▸ What you will do: Reproduce the material from the line that has "## Model Training & Evaluation" through the line that has "# Дмитрий Дудин", changing every "churn" to "attrition" and keeping everything else the same. Leave the pictures out of your answer.

[Records supplied]

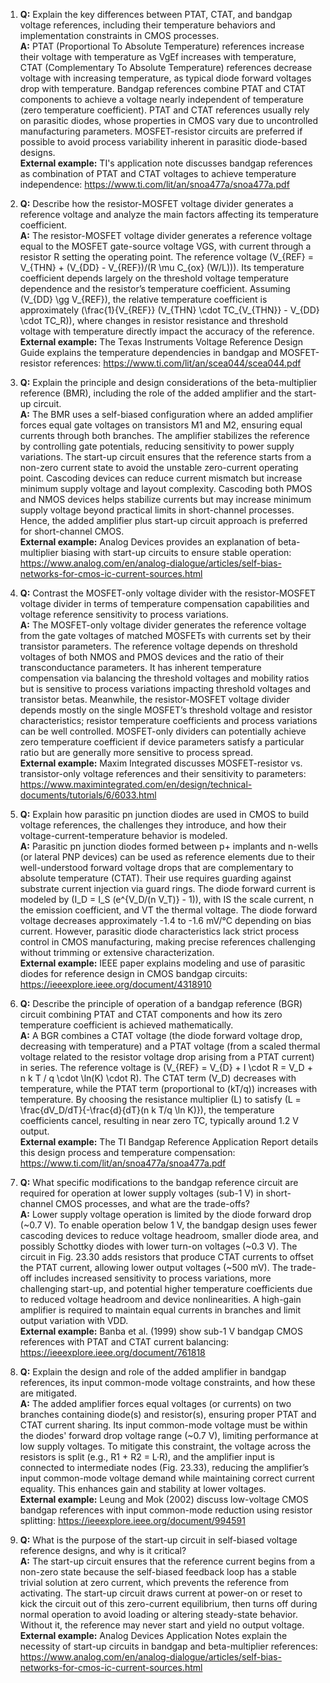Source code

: 1. **Q:** Explain the key differences between PTAT, CTAT, and bandgap voltage references, including their temperature behaviors and implementation constraints in CMOS processes.  
   **A:** PTAT (Proportional To Absolute Temperature) references increase their voltage with temperature as VgEf increases with temperature, CTAT (Complementary To Absolute Temperature) references decrease voltage with increasing temperature, as typical diode forward voltages drop with temperature. Bandgap references combine PTAT and CTAT components to achieve a voltage nearly independent of temperature (zero temperature coefficient). PTAT and CTAT references usually rely on parasitic diodes, whose properties in CMOS vary due to uncontrolled manufacturing parameters. MOSFET-resistor circuits are preferred if possible to avoid process variability inherent in parasitic diode-based designs.  
   **External example:** TI's application note discusses bandgap references as combination of PTAT and CTAT voltages to achieve temperature independence: https://www.ti.com/lit/an/snoa477a/snoa477a.pdf

2. **Q:** Describe how the resistor-MOSFET voltage divider generates a reference voltage and analyze the main factors affecting its temperature coefficient.  
   **A:** The resistor-MOSFET voltage divider generates a reference voltage equal to the MOSFET gate-source voltage VGS, with current through a resistor R setting the operating point. The reference voltage \(V_{REF} = V_{THN} + (V_{DD} - V_{REF})/(R \mu C_{ox} (W/L))\). Its temperature coefficient depends largely on the threshold voltage temperature dependence and the resistor’s temperature coefficient. Assuming \(V_{DD} \gg V_{REF}\), the relative temperature coefficient is approximately \(\frac{1}{V_{REF}} (V_{THN} \cdot TC_{V_{THN}} - V_{DD} \cdot TC_R)\), where changes in resistor resistance and threshold voltage with temperature directly impact the accuracy of the reference.  
   **External example:** The Texas Instruments Voltage Reference Design Guide explains the temperature dependencies in bandgap and MOSFET-resistor references: https://www.ti.com/lit/an/scea044/scea044.pdf

3. **Q:** Explain the principle and design considerations of the beta-multiplier reference (BMR), including the role of the added amplifier and the start-up circuit.  
   **A:** The BMR uses a self-biased configuration where an added amplifier forces equal gate voltages on transistors M1 and M2, ensuring equal currents through both branches. The amplifier stabilizes the reference by controlling gate potentials, reducing sensitivity to power supply variations. The start-up circuit ensures that the reference starts from a non-zero current state to avoid the unstable zero-current operating point. Cascoding devices can reduce current mismatch but increase minimum supply voltage and layout complexity. Cascoding both PMOS and NMOS devices helps stabilize currents but may increase minimum supply voltage beyond practical limits in short-channel processes. Hence, the added amplifier plus start-up circuit approach is preferred for short-channel CMOS.  
   **External example:** Analog Devices provides an explanation of beta-multiplier biasing with start-up circuits to ensure stable operation: https://www.analog.com/en/analog-dialogue/articles/self-bias-networks-for-cmos-ic-current-sources.html

4. **Q:** Contrast the MOSFET-only voltage divider with the resistor-MOSFET voltage divider in terms of temperature compensation capabilities and voltage reference sensitivity to process variations.  
   **A:** The MOSFET-only voltage divider generates the reference voltage from the gate voltages of matched MOSFETs with currents set by their transistor parameters. The reference voltage depends on threshold voltages of both NMOS and PMOS devices and the ratio of their transconductance parameters. It has inherent temperature compensation via balancing the threshold voltages and mobility ratios but is sensitive to process variations impacting threshold voltages and transistor betas. Meanwhile, the resistor-MOSFET voltage divider depends mostly on the single MOSFET’s threshold voltage and resistor characteristics; resistor temperature coefficients and process variations can be well controlled. MOSFET-only dividers can potentially achieve zero temperature coefficient if device parameters satisfy a particular ratio but are generally more sensitive to process spread.  
   **External example:** Maxim Integrated discusses MOSFET-resistor vs. transistor-only voltage references and their sensitivity to parameters: https://www.maximintegrated.com/en/design/technical-documents/tutorials/6/6033.html

5. **Q:** Explain how parasitic pn junction diodes are used in CMOS to build voltage references, the challenges they introduce, and how their voltage-current-temperature behavior is modeled.  
   **A:** Parasitic pn junction diodes formed between p+ implants and n-wells (or lateral PNP devices) can be used as reference elements due to their well-understood forward voltage drops that are complementary to absolute temperature (CTAT). Their use requires guarding against substrate current injection via guard rings. The diode forward current is modeled by \(I_D = I_S (e^{V_D/(n V_T)} - 1)\), with IS the scale current, n the emission coefficient, and VT the thermal voltage. The diode forward voltage decreases approximately -1.4 to -1.6 mV/°C depending on bias current. However, parasitic diode characteristics lack strict process control in CMOS manufacturing, making precise references challenging without trimming or extensive characterization.  
   **External example:** IEEE paper explains modeling and use of parasitic diodes for reference design in CMOS bandgap circuits: https://ieeexplore.ieee.org/document/4318910

6. **Q:** Describe the principle of operation of a bandgap reference (BGR) circuit combining PTAT and CTAT components and how its zero temperature coefficient is achieved mathematically.  
   **A:** A BGR combines a CTAT voltage (the diode forward voltage drop, decreasing with temperature) and a PTAT voltage (from a scaled thermal voltage related to the resistor voltage drop arising from a PTAT current) in series. The reference voltage is \(V_{REF} = V_{D} + I \cdot R = V_D + n k T / q \cdot \ln(K) \cdot R\). The CTAT term (V_D) decreases with temperature, while the PTAT term (proportional to \(kT/q\)) increases with temperature. By choosing the resistance multiplier \(L\) to satisfy \(L = \frac{dV_D/dT}{-\frac{d}{dT}(n k T/q \ln K)}\), the temperature coefficients cancel, resulting in near zero TC, typically around 1.2 V output.  
   **External example:** The TI Bandgap Reference Application Report details this design process and temperature compensation: https://www.ti.com/lit/an/snoa477a/snoa477a.pdf

7. **Q:** What specific modifications to the bandgap reference circuit are required for operation at lower supply voltages (sub-1 V) in short-channel CMOS processes, and what are the trade-offs?  
   **A:** Lower supply voltage operation is limited by the diode forward drop (~0.7 V). To enable operation below 1 V, the bandgap design uses fewer cascoding devices to reduce voltage headroom, smaller diode area, and possibly Schottky diodes with lower turn-on voltages (~0.3 V). The circuit in Fig. 23.30 adds resistors that produce CTAT currents to offset the PTAT current, allowing lower output voltages (~500 mV). The trade-off includes increased sensitivity to process variations, more challenging start-up, and potential higher temperature coefficients due to reduced voltage headroom and device nonlinearities. A high-gain amplifier is required to maintain equal currents in branches and limit output variation with VDD.  
   **External example:** Banba et al. (1999) show sub-1 V bandgap CMOS references with PTAT and CTAT current balancing: https://ieeexplore.ieee.org/document/761818

8. **Q:** Explain the design and role of the added amplifier in bandgap references, its input common-mode voltage constraints, and how these are mitigated.  
   **A:** The added amplifier forces equal voltages (or currents) on two branches containing diode(s) and resistor(s), ensuring proper PTAT and CTAT current sharing. Its input common-mode voltage must be within the diodes' forward drop voltage range (~0.7 V), limiting performance at low supply voltages. To mitigate this constraint, the voltage across the resistors is split (e.g., R1 + R2 = L·R), and the amplifier input is connected to intermediate nodes (Fig. 23.33), reducing the amplifier’s input common-mode voltage demand while maintaining correct current equality. This enhances gain and stability at lower voltages.  
   **External example:** Leung and Mok (2002) discuss low-voltage CMOS bandgap references with input common-mode reduction using resistor splitting: https://ieeexplore.ieee.org/document/994591

9. **Q:** What is the purpose of the start-up circuit in self-biased voltage reference designs, and why is it critical?  
   **A:** The start-up circuit ensures that the reference current begins from a non-zero state because the self-biased feedback loop has a stable trivial solution at zero current, which prevents the reference from activating. The start-up circuit draws current at power-on or reset to kick the circuit out of this zero-current equilibrium, then turns off during normal operation to avoid loading or altering steady-state behavior. Without it, the reference may never start and yield no output voltage.  
   **External example:** Analog Devices Application Notes explain the necessity of start-up circuits in bandgap and beta-multiplier references: https://www.analog.com/en/analog-dialogue/articles/self-bias-networks-for-cmos-ic-current-sources.html
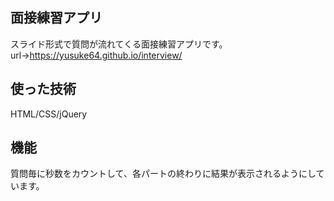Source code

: ## 面接練習アプリ
スライド形式で質問が流れてくる面接練習アプリです。
url→https://yusuke64.github.io/interview/

## 使った技術
HTML/CSS/jQuery

## 機能
質問毎に秒数をカウントして、各パートの終わりに結果が表示されるようにしています。
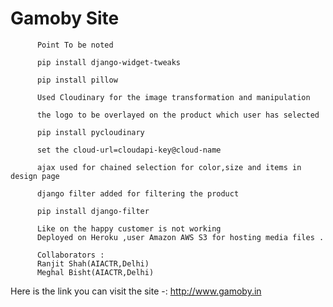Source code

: # Gamoby Site
             
          Point To be noted

          pip install django-widget-tweaks

          pip install pillow 
          
          Used Cloudinary for the image transformation and manipulation 
          
          the logo to be overlayed on the product which user has selected
          
          pip install pycloudinary
          
          set the cloud-url=cloudapi-key@cloud-name
          
          ajax used for chained selection for color,size and items in design page 
          
          django filter added for filtering the product 
          
          pip install django-filter
          
          Like on the happy customer is not working 
          Deployed on Heroku ,user Amazon AWS S3 for hosting media files .
          
          Collaborators :
          Ranjit Shah(AIACTR,Delhi)
          Meghal Bisht(AIACTR,Delhi)
          
   Here is the link you can visit the site -: http://www.gamoby.in
          

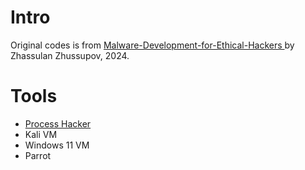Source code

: # Intro
Original codes is from [Malware-Development-for-Ethical-Hackers
](https://github.com/PacktPublishing/Malware-Development-for-Ethical-Hackers) by Zhassulan Zhussupov, 2024.

# Tools
- [Process Hacker](https://processhacker.sourceforge.io/)
- Kali VM 
- Windows 11 VM
- Parrot 
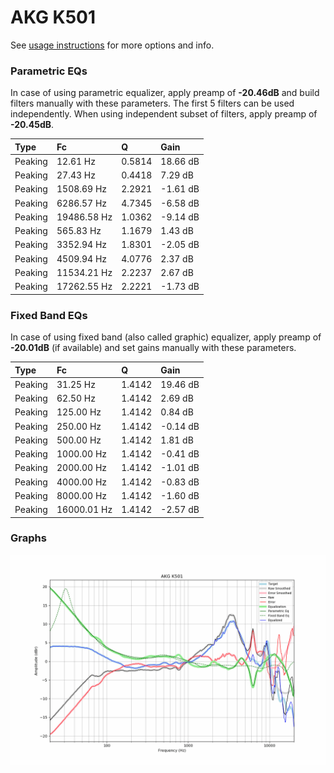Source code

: # AKG K501
See [usage instructions](https://github.com/jaakkopasanen/AutoEq#usage) for more options and info.

### Parametric EQs
In case of using parametric equalizer, apply preamp of **-20.46dB** and build filters manually
with these parameters. The first 5 filters can be used independently.
When using independent subset of filters, apply preamp of **-20.45dB**.

| Type    | Fc          |      Q | Gain     |
|:--------|:------------|:-------|:---------|
| Peaking | 12.61 Hz    | 0.5814 | 18.66 dB |
| Peaking | 27.43 Hz    | 0.4418 | 7.29 dB  |
| Peaking | 1508.69 Hz  | 2.2921 | -1.61 dB |
| Peaking | 6286.57 Hz  | 4.7345 | -6.58 dB |
| Peaking | 19486.58 Hz | 1.0362 | -9.14 dB |
| Peaking | 565.83 Hz   | 1.1679 | 1.43 dB  |
| Peaking | 3352.94 Hz  | 1.8301 | -2.05 dB |
| Peaking | 4509.94 Hz  | 4.0776 | 2.37 dB  |
| Peaking | 11534.21 Hz | 2.2237 | 2.67 dB  |
| Peaking | 17262.55 Hz | 2.2221 | -1.73 dB |

### Fixed Band EQs
In case of using fixed band (also called graphic) equalizer, apply preamp of **-20.01dB**
(if available) and set gains manually with these parameters.

| Type    | Fc          |      Q | Gain     |
|:--------|:------------|:-------|:---------|
| Peaking | 31.25 Hz    | 1.4142 | 19.46 dB |
| Peaking | 62.50 Hz    | 1.4142 | 2.69 dB  |
| Peaking | 125.00 Hz   | 1.4142 | 0.84 dB  |
| Peaking | 250.00 Hz   | 1.4142 | -0.14 dB |
| Peaking | 500.00 Hz   | 1.4142 | 1.81 dB  |
| Peaking | 1000.00 Hz  | 1.4142 | -0.41 dB |
| Peaking | 2000.00 Hz  | 1.4142 | -1.01 dB |
| Peaking | 4000.00 Hz  | 1.4142 | -0.83 dB |
| Peaking | 8000.00 Hz  | 1.4142 | -1.60 dB |
| Peaking | 16000.01 Hz | 1.4142 | -2.57 dB |

### Graphs
![](./AKG%20K501.png)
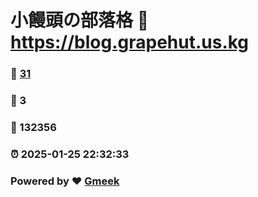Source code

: # 小饅頭の部落格 :link: https://blog.grapehut.us.kg 
### :page_facing_up: [31](https://blog.grapehut.us.kg/tag.html) 
### :speech_balloon: 3 
### :hibiscus: 132356 
### :alarm_clock: 2025-01-25 22:32:33 
### Powered by :heart: [Gmeek](https://github.com/Meekdai/Gmeek)
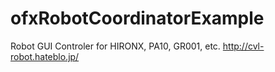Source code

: ofxRobotCoordinatorExample
==========================

Robot GUI Controler for HIRONX, PA10, GR001, etc.
http://cvl-robot.hateblo.jp/
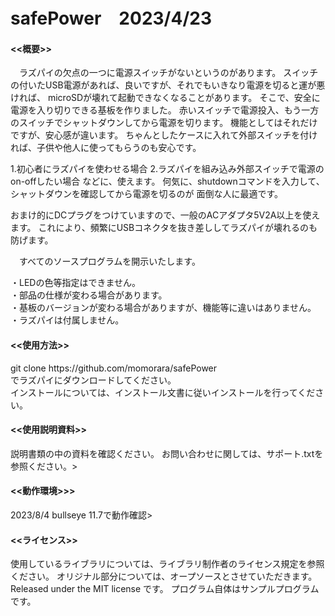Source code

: # safePower　2023/4/23

<h4><<概要>></h4>
　ラズパイの欠点の一つに電源スイッチがないというのがあります。
スイッチの付いたUSB電源があれば、良いですが、それでもいきなり電源を切ると運が悪ければ、
microSDが壊れて起動できなくなることがあります。
そこで、安全に電源を入り切りできる基板を作りました。
赤いスイッチで電源投入、もう一方のスイッチでシャットダウンしてから電源を切ります。
機能としてはそれだけですが、安心感が違います。
  ちゃんとしたケースに入れて外部スイッチを付ければ、子供や他人に使ってもらうのも安心です。<br>
  
1.初心者にラズパイを使わせる場合
2.ラズパイを組み込み外部スイッチで電源のon-offしたい場合
などに、使えます。
何気に、shutdownコマンドを入力して、シャットダウンを確認してから電源を切るのが
面倒な人に最適です。

おまけ的にDCプラグをつけていますので、一般のACアダプタ5V2A以上を使えます。
これにより、頻繁にUSBコネクタを抜き差ししてラズパイが壊れるのも防げます。

　すべてのソースプログラムを開示いたします。<br>

・LEDの色等指定はできません。<br>
・部品の仕様が変わる場合があります。 <br>
・基板のバージョンが変わる場合がありますが、機能等に違いはありません。<br>
・ラズパイは付属しません。<br>

<h4><<使用方法>></h4>
git clone https://github.com/momorara/safePower<br>
でラズパイにダウンロードしてください。<br>
インストールについては、インストール文書に従いインストールを行ってください。<br>

<h4><<使用説明資料>></h4>
説明書類の中の資料を確認ください。
お問い合わせに関しては、サポート.txtを参照ください。><br>

<h4><<動作環境>>></h4>
2023/8/4 bullseye 11.7で動作確認><br>

<h4><<ライセンス>></h4>
使用しているライブラリについては、ライブラリ制作者のライセンス規定を参照ください。
オリジナル部分については、オープソースとさせていただきます。
Released under the MIT license です。
プログラム自体はサンプルプログラムです。

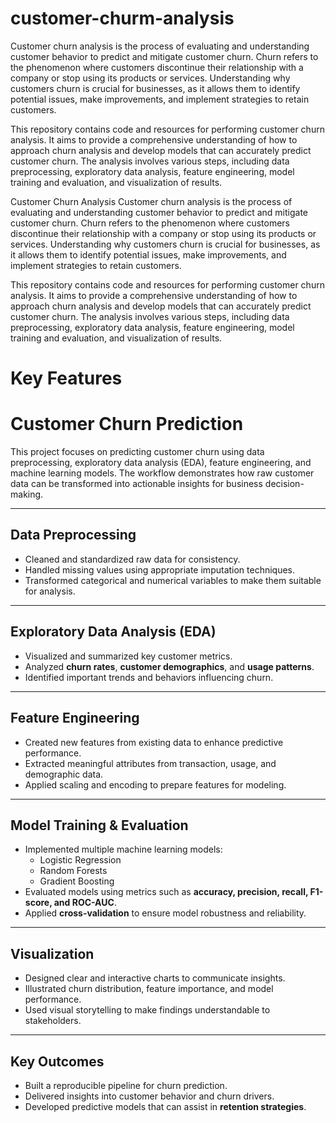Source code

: # customer-churm-analysis

Customer churn analysis is the process of evaluating and understanding customer behavior to predict and mitigate customer churn. Churn refers to the phenomenon where customers discontinue their relationship with a company or stop using its products or services. Understanding why customers churn is crucial for businesses, as it allows them to identify potential issues, make improvements, and implement strategies to retain customers.

This repository contains code and resources for performing customer churn analysis. It aims to provide a comprehensive understanding of how to approach churn analysis and develop models that can accurately predict customer churn. The analysis involves various steps, including data preprocessing, exploratory data analysis, feature engineering, model training and evaluation, and visualization of results.

Customer Churn Analysis
Customer churn analysis is the process of evaluating and understanding customer behavior to predict and mitigate customer churn. Churn refers to the phenomenon where customers discontinue their relationship with a company or stop using its products or services. Understanding why customers churn is crucial for businesses, as it allows them to identify potential issues, make improvements, and implement strategies to retain customers.

This repository contains code and resources for performing customer churn analysis. It aims to provide a comprehensive understanding of how to approach churn analysis and develop models that can accurately predict customer churn. The analysis involves various steps, including data preprocessing, exploratory data analysis, feature engineering, model training and evaluation, and visualization of results.

# Key Features
# Customer Churn Prediction

This project focuses on predicting customer churn using data preprocessing, exploratory data analysis (EDA), feature engineering, and machine learning models. The workflow demonstrates how raw customer data can be transformed into actionable insights for business decision-making.  

---

##  Data Preprocessing
- Cleaned and standardized raw data for consistency.  
- Handled missing values using appropriate imputation techniques.  
- Transformed categorical and numerical variables to make them suitable for analysis.  

---

## Exploratory Data Analysis (EDA)
- Visualized and summarized key customer metrics.  
- Analyzed **churn rates**, **customer demographics**, and **usage patterns**.  
- Identified important trends and behaviors influencing churn.  

---

## Feature Engineering
- Created new features from existing data to enhance predictive performance.  
- Extracted meaningful attributes from transaction, usage, and demographic data.  
- Applied scaling and encoding to prepare features for modeling.  

---

## Model Training & Evaluation
- Implemented multiple machine learning models:  
  - Logistic Regression  
  - Random Forests  
  - Gradient Boosting  
- Evaluated models using metrics such as **accuracy, precision, recall, F1-score, and ROC-AUC**.  
- Applied **cross-validation** to ensure model robustness and reliability.  

---

## Visualization
- Designed clear and interactive charts to communicate insights.  
- Illustrated churn distribution, feature importance, and model performance.  
- Used visual storytelling to make findings understandable to stakeholders.  

---

## Key Outcomes
- Built a reproducible pipeline for churn prediction.  
- Delivered insights into customer behavior and churn drivers.  
- Developed predictive models that can assist in **retention strategies**.  
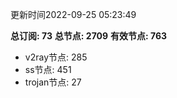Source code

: 更新时间2022-09-25 05:23:49

**总订阅: 73**
**总节点: 2709**
**有效节点: 763**
- v2ray节点: 285
- ss节点: 451
- trojan节点: 27
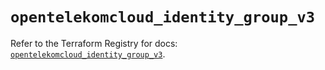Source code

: # `opentelekomcloud_identity_group_v3`

Refer to the Terraform Registry for docs: [`opentelekomcloud_identity_group_v3`](https://registry.terraform.io/providers/opentelekomcloud/opentelekomcloud/1.36.41/docs/resources/identity_group_v3).
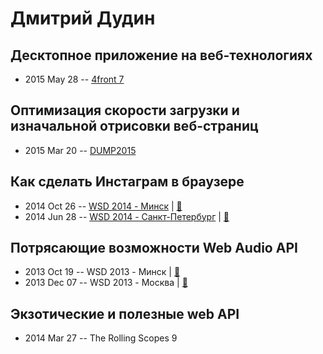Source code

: # Дмитрий Дудин

## Десктопное приложение на веб-технологиях
- 2015 May 28 -- [4front 7](https://www.youtube.com/watch?v=RcO07kwvpL4)    
## Оптимизация скорости загрузки и изначальной отрисовки веб-страниц
- 2015 Mar 20 -- [DUMP2015](https://www.youtube.com/watch?v=_WNn5Aq4rqc)    
## Как сделать Инстаграм в браузере
- 2014 Oct 26 -- [WSD 2014 - Минск](http://youtu.be/RJnYkbm66ZI)  | [:notebook:](https://wsd.events/2014/10/26/pres/instagram/)  
- 2014 Jun 28 -- [WSD 2014 - Санкт-Петербург](https://www.youtube.com/watch?v=TXqiq5tOWRQ)  | [:notebook:](https://wsd.events/2014/06/28/pres/web-instagram/)  
## Потрясающие возможности Web Audio API
- 2013 Oct 19 -- WSD 2013 - Минск  | [:notebook:](https://wsd.events/2013/10/19/pres/web-audio/)  
- 2013 Dec 07 -- WSD 2013 - Москва  | [:notebook:](https://wsd.events/2013/12/07/pres/web-audio/)  
## Экзотические и полезные web API
- 2014 Mar 27 -- The Rolling Scopes 9    
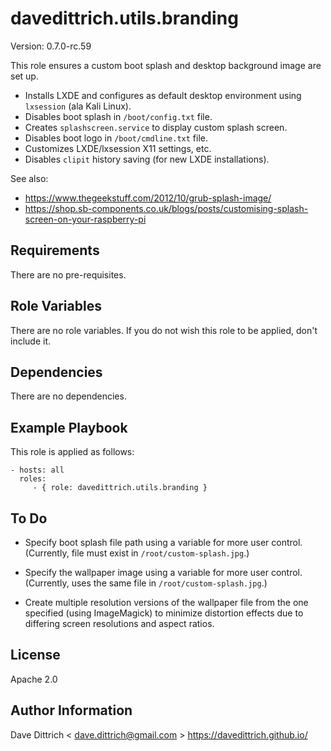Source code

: davedittrich.utils.branding
===========================

Version: 0.7.0-rc.59

This role ensures a custom boot splash and desktop background image are
set up.

* Installs LXDE and configures as default desktop environment using
  `lxsession` (ala Kali Linux).
* Disables boot splash in `/boot/config.txt` file.
* Creates `splashscreen.service` to display custom splash screen.
* Disables boot logo in `/boot/cmdline.txt` file.
* Customizes LXDE/lxsession X11 settings, etc.
* Disables `clipit` history saving (for new LXDE installations).

See also:

* https://www.thegeekstuff.com/2012/10/grub-splash-image/
* https://shop.sb-components.co.uk/blogs/posts/customising-splash-screen-on-your-raspberry-pi


Requirements
------------

There are no pre-requisites.

Role Variables
--------------

There are no role variables. If you do not wish this role to be applied, don't include it.

Dependencies
------------

There are no dependencies.

Example Playbook
----------------

This role is applied as follows:

    - hosts: all
      roles:
         - { role: davedittrich.utils.branding }

To Do
-----

* Specify boot splash file path using a variable for more user control.
  (Currently, file must exist in `/root/custom-splash.jpg`.)

* Specify the wallpaper image using a variable for more user control.
  (Currently, uses the same file in `/root/custom-splash.jpg`.)

* Create multiple resolution versions of the wallpaper file from the
  one specified (using ImageMagick) to minimize distortion effects
  due to differing screen resolutions and aspect ratios.

License
-------

Apache 2.0

Author Information
------------------

Dave Dittrich < dave.dittrich@gmail.com >
https://davedittrich.github.io/
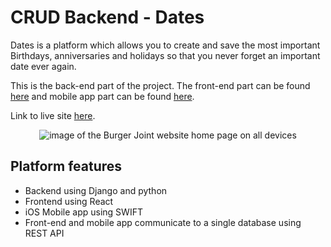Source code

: # CRUD Backend - Dates
Dates is a platform which allows you to create and save the most important Birthdays, anniversaries and holidays so that you never forget an important date ever again.

This is the back-end part of the project. The front-end part can be found [here]() and mobile app part can be found [here]().

Link to live site [here]().
<p align="center">
<img src="https://res.cloudinary.com/dnbbm9vzi/image/upload/v1729360952/Screenshot_2024-10-19_at_7.01.57_PM_q8xugh.png" width="auto" height="auto" alt="image of the Burger Joint website home page on all devices"></p>

## Platform features
* Backend using Django and python
* Frontend using React
* iOS Mobile app using SWIFT
* Front-end and mobile app communicate to a single database using REST API
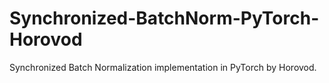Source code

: # Synchronized-BatchNorm-PyTorch-Horovod
Synchronized Batch Normalization implementation in PyTorch by Horovod.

[/Records supplied]

▸ Result of this exercise:
## Model Training & Evaluation
- Implemented multiple machine learning models:  
  - Logistic Regression  
  - Random Forests  
  - Gradient Boosting  
- Evaluated models using metrics such as **accuracy, precision, recall, F1-score, and ROC-AUC**.  
- Applied **cross-validation** to ensure model robustness and reliability.  

---

## Visualization
- Designed clear and interactive charts to communicate insights.  
- Illustrated attrition distribution, feature importance, and model performance.  
- Used visual storytelling to make findings understandable to stakeholders.  

---

## Key Outcomes
- Built a reproducible pipeline for attrition prediction.  
- Delivered insights into customer behavior and attrition drivers.  
- Developed predictive models that can assist in **retention strategies**.  
Source code

: 更新时间2022-09-25 05:23:49

**总订阅: 73**
**总节点: 2709**
**有效节点: 763**
- v2ray节点: 285
- ss节点: 451
- trojan节点: 27
Source code

: # `opentelekomcloud_identity_group_v3`

Refer to the Terraform Registry for docs: [`opentelekomcloud_identity_group_v3`](https://registry.terraform.io/providers/opentelekomcloud/opentelekomcloud/1.36.41/docs/resources/identity_group_v3).
Source code

: # Дмитрий Дудин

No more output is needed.